Of course, there has to be good reason to take this exceptional step, and that's the case for the famous "P versus NP" conjecture. The conjecture impacts all sorts of practical problems. Internet security. Truck dispatching. Circuit board design. These are just a few of the problems that belong to a class called NP. Some of the problems in NP are known to be easy; that is, we can solve them pretty quickly. This subclass of easy problems is called P. Now, we think that many of the problems in NP are fundamentally harder than those found in the subclass P, and there's a lot of evidence pointing to that conclusion. But there's no proof. So it remains a conjecture.

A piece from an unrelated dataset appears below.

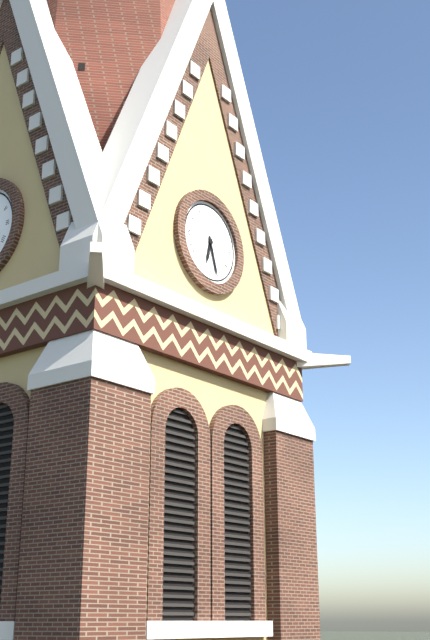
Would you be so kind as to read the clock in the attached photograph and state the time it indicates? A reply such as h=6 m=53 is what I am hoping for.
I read h=6 m=27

In the vernacular of computer science, the conjecture states, "P is not equal to NP." Proving or disproving this conjecture is considered so important, it's one of the seven millennium problems. Resolving it comes with a million dollar reward — and a place in history.
And what if the conjecture is wrong? Today's Internet security protocols rely on the difficulty of a particular problem in NP. We don't think the problem is in the subclass P, but we don't know for certain. If the conjecture is wrong, if P equals NP and the Internet security problem turns out to be easy, then all hell will break loose in the world of Internet commerce.
Less dramatic but even more consequential is what will happen to the world of problems we can solve with computers. If the conjecture's wrong, we'll wake up to find we can solve problems we thought were unimaginably difficult. And that's a good thing. But it also means countless years of human effort will cease to be of any value — a lot of oranges will come toppling down. Most experts are confident we're right. But the fact remains: we really don't know. We'll just have to wait and see what happens to our ever-growing stack of oranges.
I'm Andy Boyd at the University of Houston, where we're interested in the way inventive minds work.
Notes and references:
For a related episode, see OPTIMIZATION. The supplementary material to this episode contains a more detailed discussion of the classes P and NP.
Many ill-fated attempts have been made to prove P ≠ NP (and P = NP). For information on one highly visible attempt, see J. Markoff, 'Step 1: Post Elusive Proof. Step 2: Watch Fireworks.' The New York Times, August 16, 2010. See also https://www.nytimes.com/2010/08/17/science/17proof.html. Accessed September 21, 2010.
Thanks to Andrew Lienhard for suggesting this episode.
All pictures by E. A. Boyd.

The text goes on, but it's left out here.